The stories raise, or should raise, questions about how these events tie in with climate change, yet many of them don't. I'm beginning to share the frustrations of environmentalists and scientists who say the media are doing a poor job of connecting the dots.

This morning's Democrat and Chronicle features an article with the headline: "Overheated cows in the region are producing less milk." In short, the article says that the oppressive heat wave that's affected most of the country is causing cows discomfort, which is causing them to eat less and produce less milk. And that may make dairy products more expensive for consumers at some point.

This same heat wave, and accompanying drought, is causing large crop losses in the Midwest. Some local farmers are starting to worry about their crops, too. The hot, dry weather is also fueling wildfires in the west.

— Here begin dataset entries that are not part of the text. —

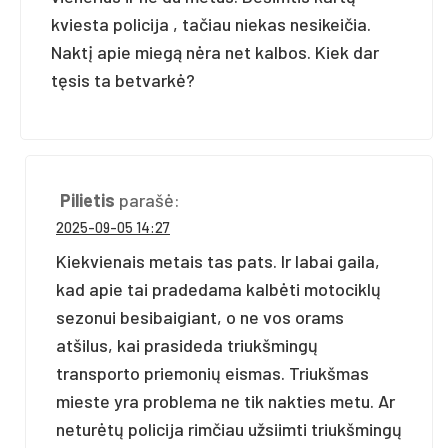
kviesta policija , tačiau niekas nesikeičia.
Naktį apie miegą nėra net kalbos. Kiek dar
tęsis ta betvarkė?
Pilietis
parašė:
2025-09-05 14:27
Kiekvienais metais tas pats. Ir labai gaila,
kad apie tai pradedama kalbėti motociklų
sezonui besibaigiant, o ne vos orams
atšilus, kai prasideda triukšmingų
transporto priemonių eismas. Triukšmas
mieste yra problema ne tik nakties metu. Ar
neturėtų policija rimčiau užsiimti triukšmingų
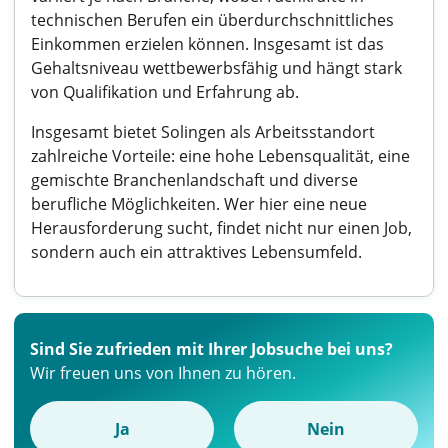
technischen Berufen ein überdurchschnittliches
Einkommen erzielen können. Insgesamt ist das
Gehaltsniveau wettbewerbsfähig und hängt stark
von Qualifikation und Erfahrung ab.
Insgesamt bietet Solingen als Arbeitsstandort
zahlreiche Vorteile: eine hohe Lebensqualität, eine
gemischte Branchenlandschaft und diverse
berufliche Möglichkeiten. Wer hier eine neue
Herausforderung sucht, findet nicht nur einen Job,
sondern auch ein attraktives Lebensumfeld.
Sind Sie zufrieden mit Ihrer Jobsuche bei uns?
Wir freuen uns von Ihnen zu hören.
Ja
Nein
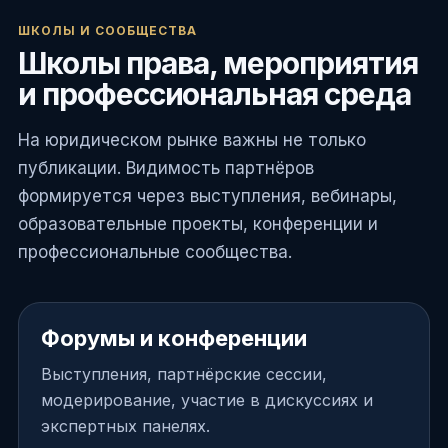
ШКОЛЫ И СООБЩЕСТВА
Школы права, мероприятия
и профессиональная среда
На юридическом рынке важны не только
публикации. Видимость партнёров
формируется через выступления, вебинары,
образовательные проекты, конференции и
профессиональные сообщества.
Форумы и конференции
Выступления, партнёрские сессии,
модерирование, участие в дискуссиях и
экспертных панелях.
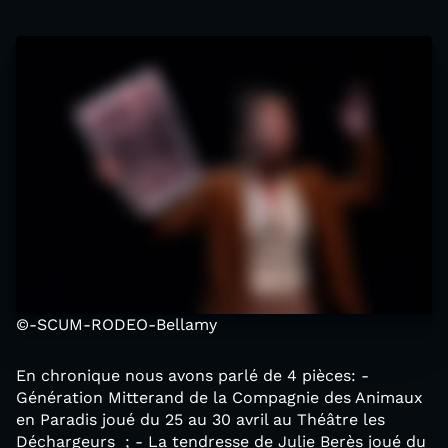
©-SCUM-RODEO-Bellamy
En chronique nous avons parlé de 4 pièces: -
Génération Mitterand de la Compagnie des Animaux
en Paradis joué du 25 au 30 avril au Théâtre les
Déchargeurs ; - La tendresse de Julie Berès joué du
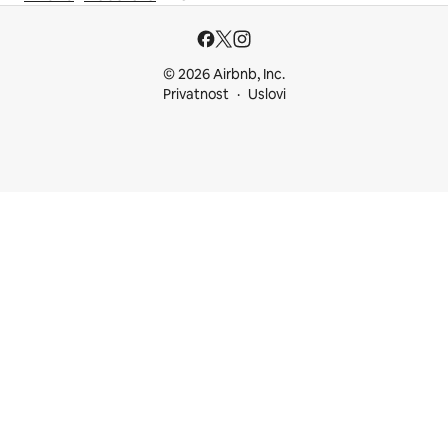
© 2026 Airbnb, Inc.
Privatnost
Uslovi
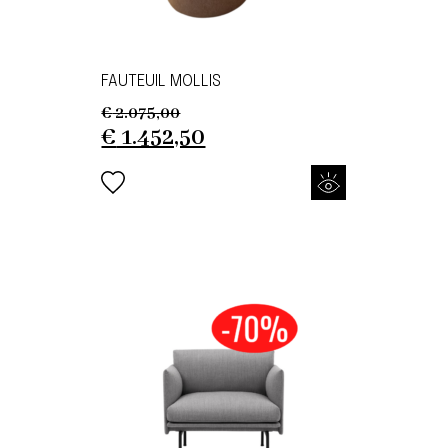
FAUTEUIL MOLLIS
€
2.075,00
Original
Current
€
1.452,50
price
price
was:
is:
€ 2.075,00.
€ 1.452,50.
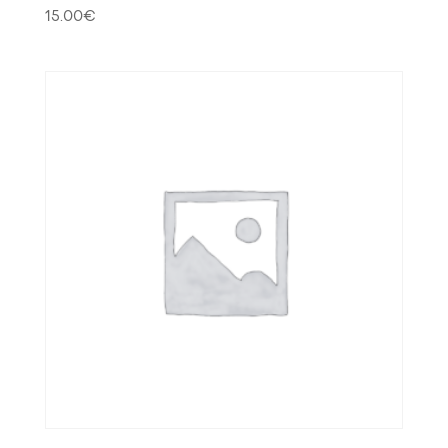
15.00
€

And as for the storms, New York City got nailed with a sudden, intense one yesterday. The New York Daily News put up a photo essay of sorts and you can find it here.

Weather happens. So does bad weather and drought. And to say that climate change is the definitive cause of any single weather event is a reach. But climate researchers have identified trends in temperature, precipitation, storm intensity and frequency, and drought that show long-term changes. They project that heat waves will become hotter, longer, and more frequent; that short-term droughts will become drier, will last longer than in previous years, and will happen more often. And about those freak rain and wind storms? They'll be more common and more destructive.

There's a climate adaptation consultant, Michael Cote, that I follow on Tumblr. Yesterday, he had his own brief post on derechos. It included an analogy I liked that, while perhaps oversimplified, neatly explains the ties between climate change and weather:

"Bottom line, think of a baseball player on steroids. You don't know which homer is attributable to the 'roids, but you know that 20% or so of his stats are from the juice."

"Same with climate change," Cote wrote. "You don't know which storms are due to the juiced up atmosphere."

When Syracuse broke 100 degrees the other day, the Post-Standard reached out to Cornell University Professor David Wolfe. The result: an article that does connect some dots. The piece is premised on a single, basic question: what did the record temperature mean to a climate scientist?

Wolfe's answer: "What we are seeing today is the kind of thing we will see more frequently in the future. There's very little doubt about that."